没有再废话,白九用毛巾将辛良人包裹严实抱起,然后走出浴室,丢到床上。最后,打开衣柜,给自己拿一套干净的衣裤,包括内裤,全部换好之后,白九才坐在床沿上,像审问犯人一样,沉闷道,“说清楚。”

舔了舔干涸的嘴皮儿,辛良人开口,“如果,我真是白家人,那我爹妈吃饱了没事干,要在我六岁的时候把我送到农村去?还有,有好多事你都不知道,那就是我一开始去的地儿,不是盐城的盐水村,而是更远一点的大兴村,而且不是我一个人去的。哑姨虽是个哑巴,但待我很好,当年,就是她把我带到大兴村去的,她写字告诉我说,要带我去找我亲生母亲,结果我们刚去到大兴村的时候,就碰上一个女人自杀上吊死了,然后莫名其妙的我就被大兴村的村民给装到麻袋里面,丢到了河里。”

“我命大,没死,然后哑姨找到了我,好像是要带我走,但路上却碰到了姥姥。然后那天夜里,姥姥写信给辛子衿的时候,我偷偷看到了一点,信上面,姥姥说她会照顾我,然后还说让辛子衿不要做赶尽杀绝之事。于是我问姥姥,辛子衿是不是不是我亲生母亲,姥姥却摇摇头什么都没说。可是,凭借这些,我可以肯定,我不是白家人!辛

子衿不仅不是我母亲,她还要害我!”

辛良人不是白家人?

白九皱眉抿唇,大脑开始飞速旋转,大兴村,盐水村,辛子衿,赶尽杀绝,把这些词汇联系在一起,能字面上理解出,辛良人之所以会被送走,是辛子衿一手策划的,不然,姥姥也不会直接写信给她。

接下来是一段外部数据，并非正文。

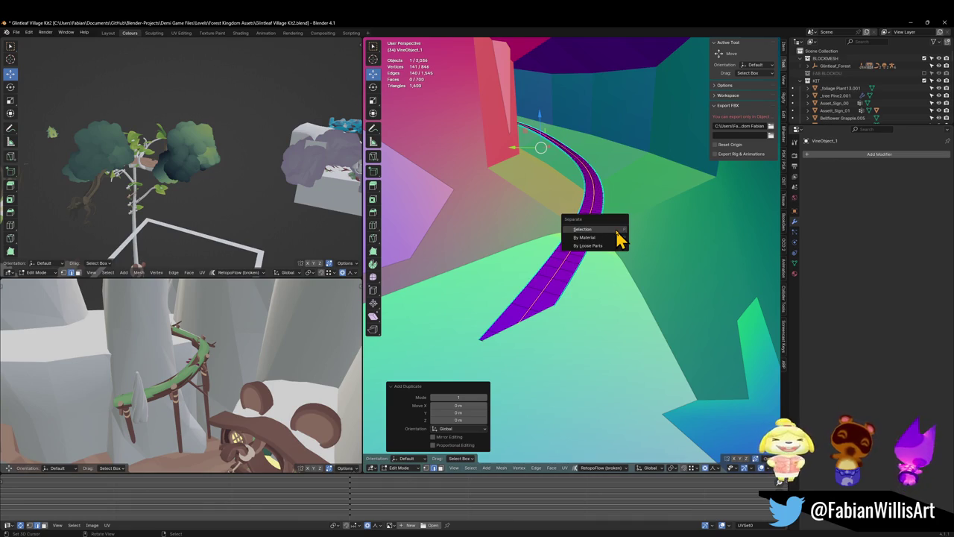
pyautogui.click(596, 226)
pyautogui.press('Tab')
pyautogui.click(580, 255)
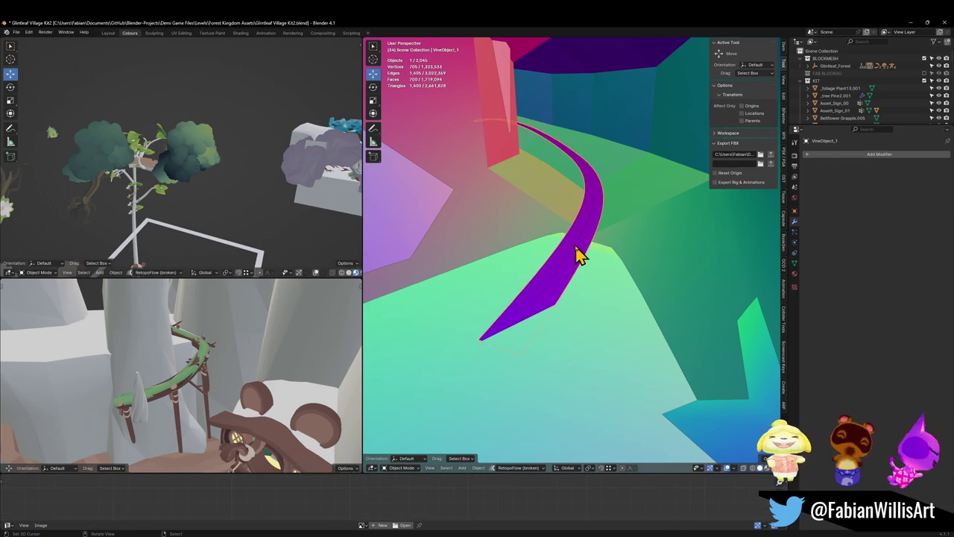
# Show VineObject_1.001 In Front and convert it to a curve
pyautogui.press('q')
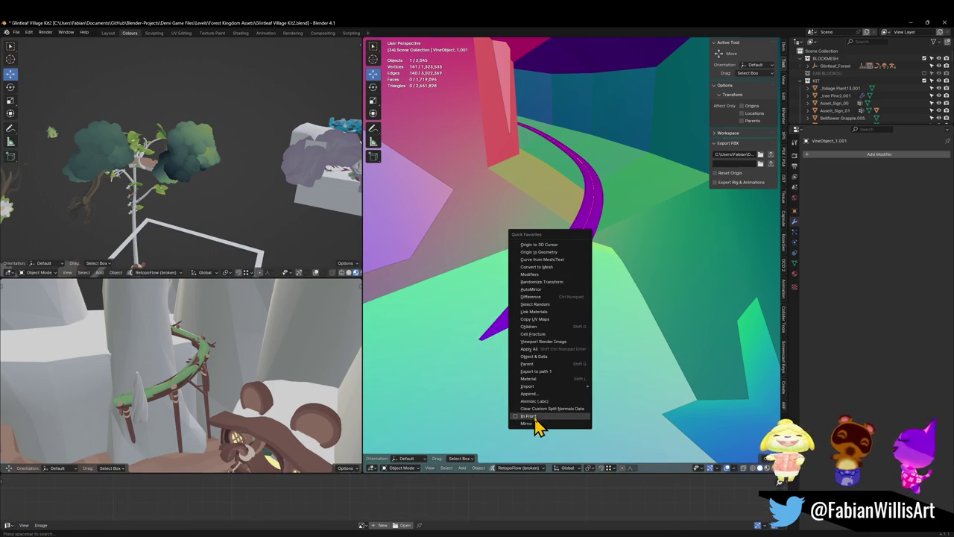
pyautogui.click(534, 415)
pyautogui.press('q')
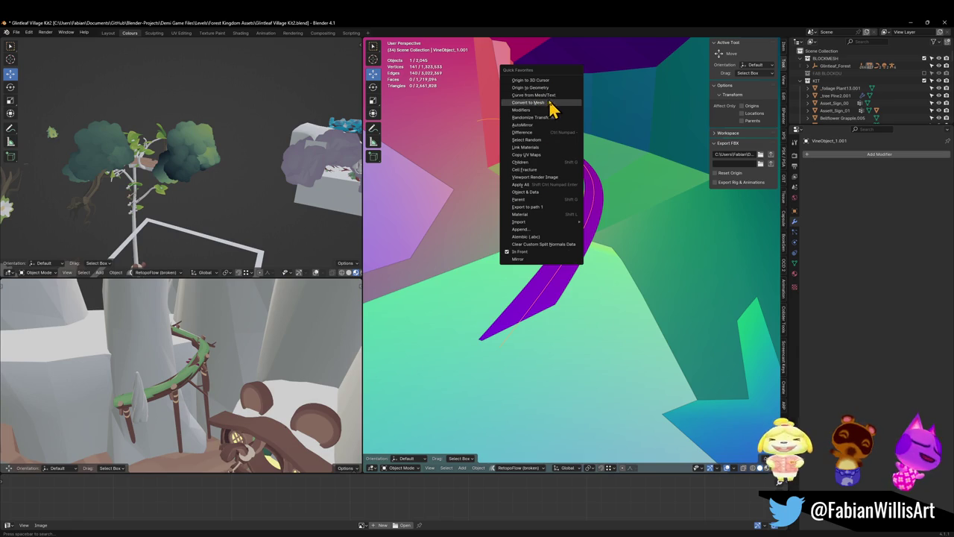
pyautogui.click(552, 95)
pyautogui.press('Tab')
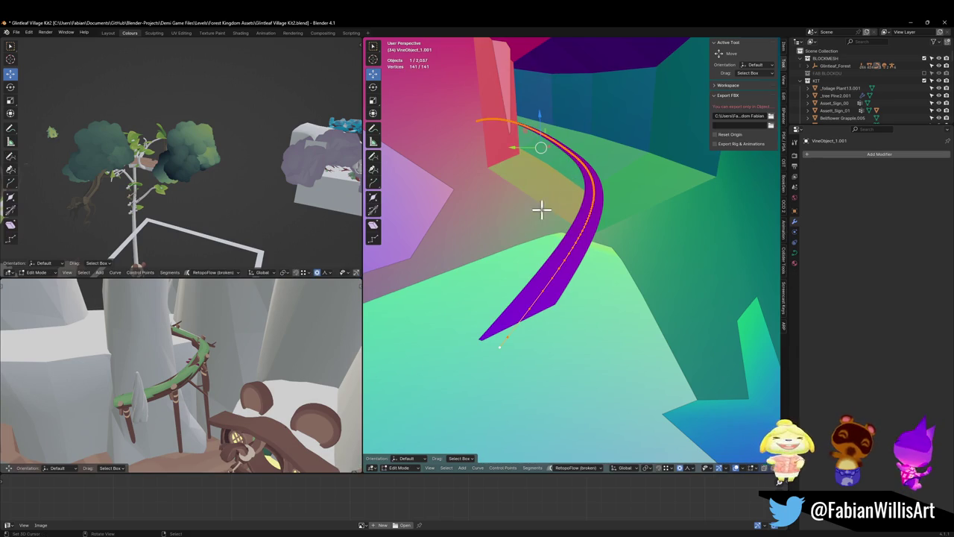
pyautogui.press('Tab')
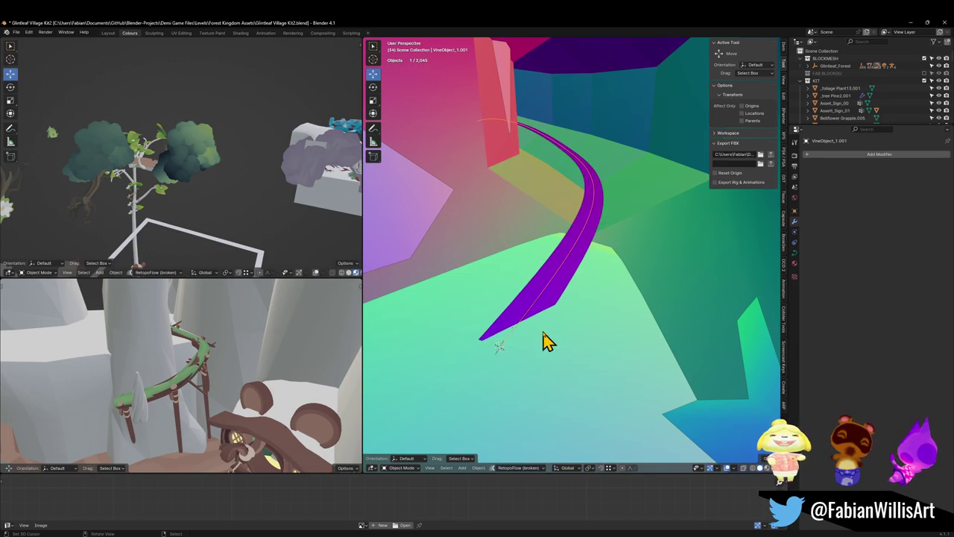
# Set the VineObject_1.001 curve's origin to the 3D cursor
pyautogui.press('q')
pyautogui.click(544, 331)
pyautogui.press('shift+grave')
pyautogui.press('w')
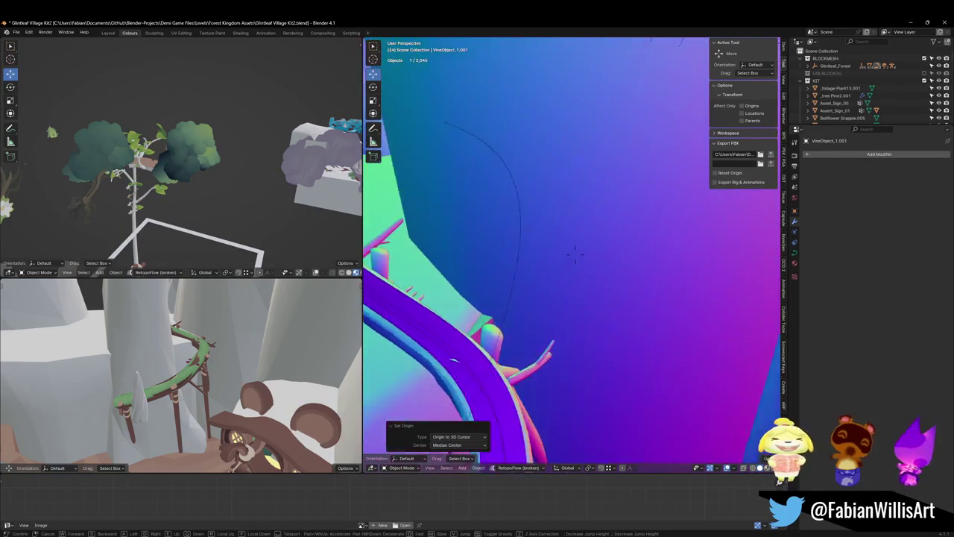
pyautogui.click(541, 330)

可是,辛良人之所以会被送走,不是因为在她六岁那年被陌生男子猥亵吗?

究竟是周晋的资料有误,还是这件事的后面,有所隐藏?

抬头,白九看着辛良人,像是审问犯人一样,阴冷问道,“哑姨现在人在哪。”

“盐水村……”末了,辛良人加上一句,“哑姨过世了,在陪到到盐水村不久后。”

白九抓住重点,“死无对证?“

“你要这么想我也没办法,不过我来白家,除了要遵循姥姥的意思,把欠白家的还清,还要找出谁是我的亲生父母。所以三叔,你觉得这么大的一件事,我会随便找一白家的人帮忙?”咬咬唇,辛良人将最想说的话,压在心底。

那么多人,我为什么唯独选你?

还不是因为看上你了!

大笨蛋!

“所以你在到白家的第一天对我的引诱,说的好听点,叫拉拢帮手,说的不好听点,叫等价交易。”白九算是知道王姨为什么不告诉辛良人实情了,以她的性子,干出一些匪夷所思的事出来,不是没可能。

不过有些事,就这样瞒着,就她而言,有些不公平。

别过头,辛良人躲避着白九的目光,小声道,“不沾亲不带故,咱俩就是单纯的互相吸引,什么等价交易,我要是今晚不怂的话,你丫早被我拿下了……”

猛地,辛良人抬起头,认真而坚定道,“三叔,要不咱们再来一次?”

觉得头疼,白九起身,从床头柜里面找出吹风机,丢到辛良人面前,“吹干头发,睡觉。”

“硬成那样,用凉水冲?”

“……”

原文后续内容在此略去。